Brain structure determines function. Disentangling regional microstructural properties and understanding how these properties constitute brain function is a central goal of neuroimaging of the human brain and a key prerequisite for a mechanistic understanding of brain diseases and their treatment. Previous studies using magnetic resonance (MR) imaging have established links between regional brain microstructure and inter- individual variation in brain function, but this line of research has been limited by the non-specificity of MR-derived markers. This hampers the application of MR imaging as a tool to identify specific fingerprints of the underlying disease process.
In this project, we advance methodology on state-of-the-art MR hardware and harvest the synergy of these methods to realize Cell-specific in vivo MORPHometry (C-MORPH) of the intact human brain and spinal cord. In focus is the hybrid of advanced diffusion encoding strategies, spectroscopy and novel imaging approaches.
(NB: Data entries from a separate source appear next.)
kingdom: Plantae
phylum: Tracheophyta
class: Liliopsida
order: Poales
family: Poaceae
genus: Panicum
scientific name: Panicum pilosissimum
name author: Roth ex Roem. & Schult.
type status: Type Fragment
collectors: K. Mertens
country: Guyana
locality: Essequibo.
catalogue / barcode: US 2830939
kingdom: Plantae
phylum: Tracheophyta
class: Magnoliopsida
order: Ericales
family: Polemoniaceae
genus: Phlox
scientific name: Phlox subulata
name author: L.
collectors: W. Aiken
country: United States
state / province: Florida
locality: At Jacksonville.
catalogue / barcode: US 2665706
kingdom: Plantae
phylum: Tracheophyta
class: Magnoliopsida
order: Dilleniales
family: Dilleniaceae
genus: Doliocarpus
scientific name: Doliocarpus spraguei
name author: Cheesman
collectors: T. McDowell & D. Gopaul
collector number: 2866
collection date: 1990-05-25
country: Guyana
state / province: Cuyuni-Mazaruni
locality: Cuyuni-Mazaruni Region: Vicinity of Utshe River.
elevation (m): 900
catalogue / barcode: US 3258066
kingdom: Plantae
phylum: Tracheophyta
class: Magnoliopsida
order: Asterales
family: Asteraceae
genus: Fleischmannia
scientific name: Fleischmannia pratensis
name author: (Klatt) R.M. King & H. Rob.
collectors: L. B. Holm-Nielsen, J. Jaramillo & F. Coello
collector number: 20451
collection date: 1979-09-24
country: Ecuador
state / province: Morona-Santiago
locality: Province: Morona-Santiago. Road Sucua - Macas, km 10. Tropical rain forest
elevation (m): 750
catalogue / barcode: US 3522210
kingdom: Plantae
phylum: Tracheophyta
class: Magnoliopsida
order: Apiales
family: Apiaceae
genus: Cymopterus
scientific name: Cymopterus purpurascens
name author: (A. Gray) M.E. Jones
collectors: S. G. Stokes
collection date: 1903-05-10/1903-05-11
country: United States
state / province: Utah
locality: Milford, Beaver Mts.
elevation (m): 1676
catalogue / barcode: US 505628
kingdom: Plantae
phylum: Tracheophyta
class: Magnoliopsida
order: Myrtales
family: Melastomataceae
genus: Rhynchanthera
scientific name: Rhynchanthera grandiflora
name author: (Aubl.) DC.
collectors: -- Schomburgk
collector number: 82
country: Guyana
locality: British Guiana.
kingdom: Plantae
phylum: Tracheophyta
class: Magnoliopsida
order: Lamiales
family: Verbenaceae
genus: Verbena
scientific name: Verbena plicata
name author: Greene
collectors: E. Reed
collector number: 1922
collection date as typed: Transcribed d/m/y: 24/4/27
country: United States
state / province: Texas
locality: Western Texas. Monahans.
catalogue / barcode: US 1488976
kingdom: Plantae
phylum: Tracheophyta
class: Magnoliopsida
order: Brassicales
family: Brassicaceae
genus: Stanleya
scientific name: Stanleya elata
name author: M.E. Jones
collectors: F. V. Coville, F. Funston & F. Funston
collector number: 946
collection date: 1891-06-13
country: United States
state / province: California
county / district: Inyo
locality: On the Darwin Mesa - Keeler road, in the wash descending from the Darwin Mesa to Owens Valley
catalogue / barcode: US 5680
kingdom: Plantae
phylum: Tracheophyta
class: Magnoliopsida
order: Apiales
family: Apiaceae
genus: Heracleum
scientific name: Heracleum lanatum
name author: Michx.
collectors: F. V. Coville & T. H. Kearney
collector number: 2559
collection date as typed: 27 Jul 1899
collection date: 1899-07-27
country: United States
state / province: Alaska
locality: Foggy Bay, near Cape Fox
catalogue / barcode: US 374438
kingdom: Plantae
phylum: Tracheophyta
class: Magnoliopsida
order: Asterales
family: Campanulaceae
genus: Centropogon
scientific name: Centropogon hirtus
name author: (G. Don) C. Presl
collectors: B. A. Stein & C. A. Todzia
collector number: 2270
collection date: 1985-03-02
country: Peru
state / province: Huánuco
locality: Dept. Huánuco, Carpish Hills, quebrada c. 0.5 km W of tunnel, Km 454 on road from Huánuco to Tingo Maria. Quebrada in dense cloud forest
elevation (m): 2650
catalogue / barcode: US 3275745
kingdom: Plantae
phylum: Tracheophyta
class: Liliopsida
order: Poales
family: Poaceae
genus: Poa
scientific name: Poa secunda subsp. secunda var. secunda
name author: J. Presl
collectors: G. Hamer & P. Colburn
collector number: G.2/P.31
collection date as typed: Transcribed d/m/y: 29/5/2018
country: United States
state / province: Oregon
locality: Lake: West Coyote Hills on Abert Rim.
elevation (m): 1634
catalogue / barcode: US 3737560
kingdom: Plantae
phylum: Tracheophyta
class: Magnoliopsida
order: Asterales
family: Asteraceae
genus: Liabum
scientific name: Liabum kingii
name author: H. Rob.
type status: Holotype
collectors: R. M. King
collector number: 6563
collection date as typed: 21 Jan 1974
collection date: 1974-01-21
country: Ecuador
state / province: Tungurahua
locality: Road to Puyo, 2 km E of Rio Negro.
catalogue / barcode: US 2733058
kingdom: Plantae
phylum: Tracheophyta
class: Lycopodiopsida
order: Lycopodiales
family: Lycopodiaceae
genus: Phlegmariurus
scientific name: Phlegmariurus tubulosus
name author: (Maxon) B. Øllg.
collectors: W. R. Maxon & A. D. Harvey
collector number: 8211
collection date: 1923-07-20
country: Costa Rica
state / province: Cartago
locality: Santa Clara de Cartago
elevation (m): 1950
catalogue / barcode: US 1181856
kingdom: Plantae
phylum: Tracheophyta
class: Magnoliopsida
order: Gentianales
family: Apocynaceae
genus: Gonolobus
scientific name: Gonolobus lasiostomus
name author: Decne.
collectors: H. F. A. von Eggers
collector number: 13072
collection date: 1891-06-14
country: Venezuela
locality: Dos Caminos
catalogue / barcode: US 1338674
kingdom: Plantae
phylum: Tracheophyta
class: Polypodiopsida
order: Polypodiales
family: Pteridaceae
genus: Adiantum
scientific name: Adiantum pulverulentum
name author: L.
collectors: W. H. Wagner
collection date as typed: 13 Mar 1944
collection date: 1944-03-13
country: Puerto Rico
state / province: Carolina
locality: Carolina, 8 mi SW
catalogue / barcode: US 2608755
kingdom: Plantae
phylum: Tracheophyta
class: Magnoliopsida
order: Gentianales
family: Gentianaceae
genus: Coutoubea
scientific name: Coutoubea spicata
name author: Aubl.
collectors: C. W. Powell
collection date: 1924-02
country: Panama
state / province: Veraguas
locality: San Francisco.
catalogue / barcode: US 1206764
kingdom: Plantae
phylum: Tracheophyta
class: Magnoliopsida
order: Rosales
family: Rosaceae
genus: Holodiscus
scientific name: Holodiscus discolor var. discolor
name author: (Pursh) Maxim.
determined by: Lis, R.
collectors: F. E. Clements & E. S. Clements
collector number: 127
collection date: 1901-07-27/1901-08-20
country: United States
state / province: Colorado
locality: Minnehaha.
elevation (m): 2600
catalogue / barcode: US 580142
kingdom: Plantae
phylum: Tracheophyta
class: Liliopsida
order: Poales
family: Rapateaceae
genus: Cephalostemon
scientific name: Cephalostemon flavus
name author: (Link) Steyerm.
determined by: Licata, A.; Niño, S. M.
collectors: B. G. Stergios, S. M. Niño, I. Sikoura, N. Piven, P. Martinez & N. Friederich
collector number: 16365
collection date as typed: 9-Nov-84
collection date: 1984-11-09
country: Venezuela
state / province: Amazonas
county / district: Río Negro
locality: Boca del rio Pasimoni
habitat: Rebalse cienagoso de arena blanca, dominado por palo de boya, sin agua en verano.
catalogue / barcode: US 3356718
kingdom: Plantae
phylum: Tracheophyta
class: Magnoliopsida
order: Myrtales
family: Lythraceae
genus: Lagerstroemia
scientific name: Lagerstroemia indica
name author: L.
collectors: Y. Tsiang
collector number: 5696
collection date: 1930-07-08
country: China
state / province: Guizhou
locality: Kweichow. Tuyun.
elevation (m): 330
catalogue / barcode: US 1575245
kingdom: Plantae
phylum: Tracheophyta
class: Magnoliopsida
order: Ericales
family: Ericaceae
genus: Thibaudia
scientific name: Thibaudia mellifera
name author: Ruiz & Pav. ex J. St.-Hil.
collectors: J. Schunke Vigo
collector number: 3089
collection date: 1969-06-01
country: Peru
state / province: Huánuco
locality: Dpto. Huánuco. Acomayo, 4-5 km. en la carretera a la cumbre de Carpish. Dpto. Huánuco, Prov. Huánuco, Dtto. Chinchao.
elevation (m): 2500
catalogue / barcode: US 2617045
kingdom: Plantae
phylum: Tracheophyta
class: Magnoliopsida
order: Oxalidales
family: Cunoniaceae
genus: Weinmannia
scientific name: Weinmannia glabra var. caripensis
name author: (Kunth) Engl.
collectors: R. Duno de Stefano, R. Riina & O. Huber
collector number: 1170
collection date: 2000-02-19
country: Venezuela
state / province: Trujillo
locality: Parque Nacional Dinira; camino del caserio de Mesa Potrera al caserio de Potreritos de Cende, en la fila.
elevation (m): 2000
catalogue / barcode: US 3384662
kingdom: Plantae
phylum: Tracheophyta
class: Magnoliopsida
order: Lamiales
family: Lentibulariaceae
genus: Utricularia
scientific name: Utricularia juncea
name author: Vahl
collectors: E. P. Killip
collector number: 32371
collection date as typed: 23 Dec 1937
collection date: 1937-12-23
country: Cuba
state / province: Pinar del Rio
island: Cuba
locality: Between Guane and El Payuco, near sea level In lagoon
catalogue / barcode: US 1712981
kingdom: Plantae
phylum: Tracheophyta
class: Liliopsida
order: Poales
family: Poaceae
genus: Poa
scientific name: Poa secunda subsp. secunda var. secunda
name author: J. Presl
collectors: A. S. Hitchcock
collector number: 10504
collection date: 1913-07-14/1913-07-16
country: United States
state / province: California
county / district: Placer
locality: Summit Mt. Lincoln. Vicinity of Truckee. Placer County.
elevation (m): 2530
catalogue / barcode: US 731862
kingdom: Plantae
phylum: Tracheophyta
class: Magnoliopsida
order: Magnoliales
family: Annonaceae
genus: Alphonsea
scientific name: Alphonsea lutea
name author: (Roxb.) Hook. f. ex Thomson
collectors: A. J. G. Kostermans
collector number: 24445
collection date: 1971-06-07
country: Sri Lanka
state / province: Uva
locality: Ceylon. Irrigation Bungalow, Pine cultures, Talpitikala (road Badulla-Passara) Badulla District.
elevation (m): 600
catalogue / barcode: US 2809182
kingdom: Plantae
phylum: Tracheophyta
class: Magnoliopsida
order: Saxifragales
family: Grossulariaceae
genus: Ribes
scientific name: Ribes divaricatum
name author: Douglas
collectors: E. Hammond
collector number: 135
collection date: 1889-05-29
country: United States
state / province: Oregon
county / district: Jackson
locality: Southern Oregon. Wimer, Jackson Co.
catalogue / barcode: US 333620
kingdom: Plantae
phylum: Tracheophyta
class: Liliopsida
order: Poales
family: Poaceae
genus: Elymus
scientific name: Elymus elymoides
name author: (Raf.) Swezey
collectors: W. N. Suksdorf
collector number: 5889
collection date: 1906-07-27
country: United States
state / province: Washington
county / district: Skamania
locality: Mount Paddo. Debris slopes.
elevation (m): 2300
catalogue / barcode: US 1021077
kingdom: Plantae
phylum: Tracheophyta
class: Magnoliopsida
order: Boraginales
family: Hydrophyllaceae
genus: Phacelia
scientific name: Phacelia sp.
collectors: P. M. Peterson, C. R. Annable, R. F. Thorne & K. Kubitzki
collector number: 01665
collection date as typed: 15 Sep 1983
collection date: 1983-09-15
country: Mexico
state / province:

Our aim is to establish methods and analyses to derive cell-type specific tissue properties in the healthy and diseased brain. In particular, we aim for isolating the severity of specific pathological processes and their development over time. To date, such processes are more or less superimposed in conventional clinical imaging data. Once validated, the experimental methods and analyses will be simplified and adapted to provide clinically applicable tools. This will push the frontiers of MR-based personalized medicine, guiding therapeutic decisions by providing sensitive probes of cell-specific microstructural changes caused by inflammation, neurodegeneration or treatment response.
The C-MORPH project was initiated in the end of 2018 with the ERC Staring Grant awarded to the P.I. Henrik Lundell.